Gene42: Long-Range Genomic Foundation Model With Dense Attention
Kirill Vishniakov, Boulbaba Ben Amor, Engin Tekin, Nancy A. ElNaker, Karthik Viswanathan, Aleksandr Medvedev, Aahan Singh, Maryam Nadeem, Mohammad Amaan Sayeed, Praveenkumar Kanithi, Tiago Magalhaes, Natalia Vassilieva, Dwarikanath Mahapatra, Marco Pimentel, and Shadab Khan
TL;DR
Gene42 presents a dense-attention, decoder-only genomic foundation model family capable of handling up to 192,000 bp of context at single-nucleotide resolution. Through continuous pretraining starting from 4k-length baselines and a Cardan-inspired extension of RoPE, Gene42 achieves strong perplexity and reconstruction accuracy while delivering state-of-the-art performance across biotype classification, genomic benchmarks, chromatin profiling, and variant pathogenicity tasks. The model leverages a LLaMA-style architecture with character-level tokenization and pretraining on GRCh38 alongside multi-species data, enabling robust cross-species generalization.

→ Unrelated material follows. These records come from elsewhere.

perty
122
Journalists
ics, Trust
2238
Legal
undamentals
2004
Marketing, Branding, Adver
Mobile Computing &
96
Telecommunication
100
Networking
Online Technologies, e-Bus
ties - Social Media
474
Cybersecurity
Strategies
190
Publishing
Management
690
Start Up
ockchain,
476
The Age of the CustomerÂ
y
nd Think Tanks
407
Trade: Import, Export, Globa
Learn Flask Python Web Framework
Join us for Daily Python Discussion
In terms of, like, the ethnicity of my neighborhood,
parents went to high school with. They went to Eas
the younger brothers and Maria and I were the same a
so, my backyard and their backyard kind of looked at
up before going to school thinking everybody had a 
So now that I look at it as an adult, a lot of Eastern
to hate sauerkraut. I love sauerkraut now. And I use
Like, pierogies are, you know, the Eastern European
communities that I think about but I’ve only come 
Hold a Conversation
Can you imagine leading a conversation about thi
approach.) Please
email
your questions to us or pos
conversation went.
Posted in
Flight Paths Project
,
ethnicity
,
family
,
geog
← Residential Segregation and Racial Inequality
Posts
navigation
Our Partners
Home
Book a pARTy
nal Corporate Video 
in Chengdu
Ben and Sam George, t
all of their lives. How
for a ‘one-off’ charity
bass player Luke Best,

Its ultra-long context and dense attention enable precise genomic analyses, with potential impact on precision medicine and large-scale genomic interpretation.
Abstract
We introduce Gene42, a novel family of Genomic Foundation Models (GFMs) designed to manage context lengths of up to 192,000 base pairs (bp) at a single-nucleotide resolution. Gene42 models utilize a decoder-only (LLaMA-style) architecture with a dense self-attention mechanism. Initially trained on fixed-length sequences of 4,096 bp, our models underwent continuous pretraining to extend the context length to 192,000 bp. This iterative extension allowed for the comprehensive processing of large-scale genomic data and the capture of intricate patterns and dependencies within the human genome. Gene42 is the first dense attention model capable of handling such extensive long context lengths in genomics, challenging state-space models that often rely on convolutional operators among other mechanisms. Our pretrained models exhibit notably low perplexity values and high reconstruction accuracy, highlighting their strong ability to model genomic data. Extensive experiments on various genomic benchmarks have demonstrated state-of-the-art performance across multiple tasks, including biotype classification, regulatory region identification, chromatin profiling prediction, variant pathogenicity prediction, and species classification. The models are publicly available at huggingface.co/inceptionai.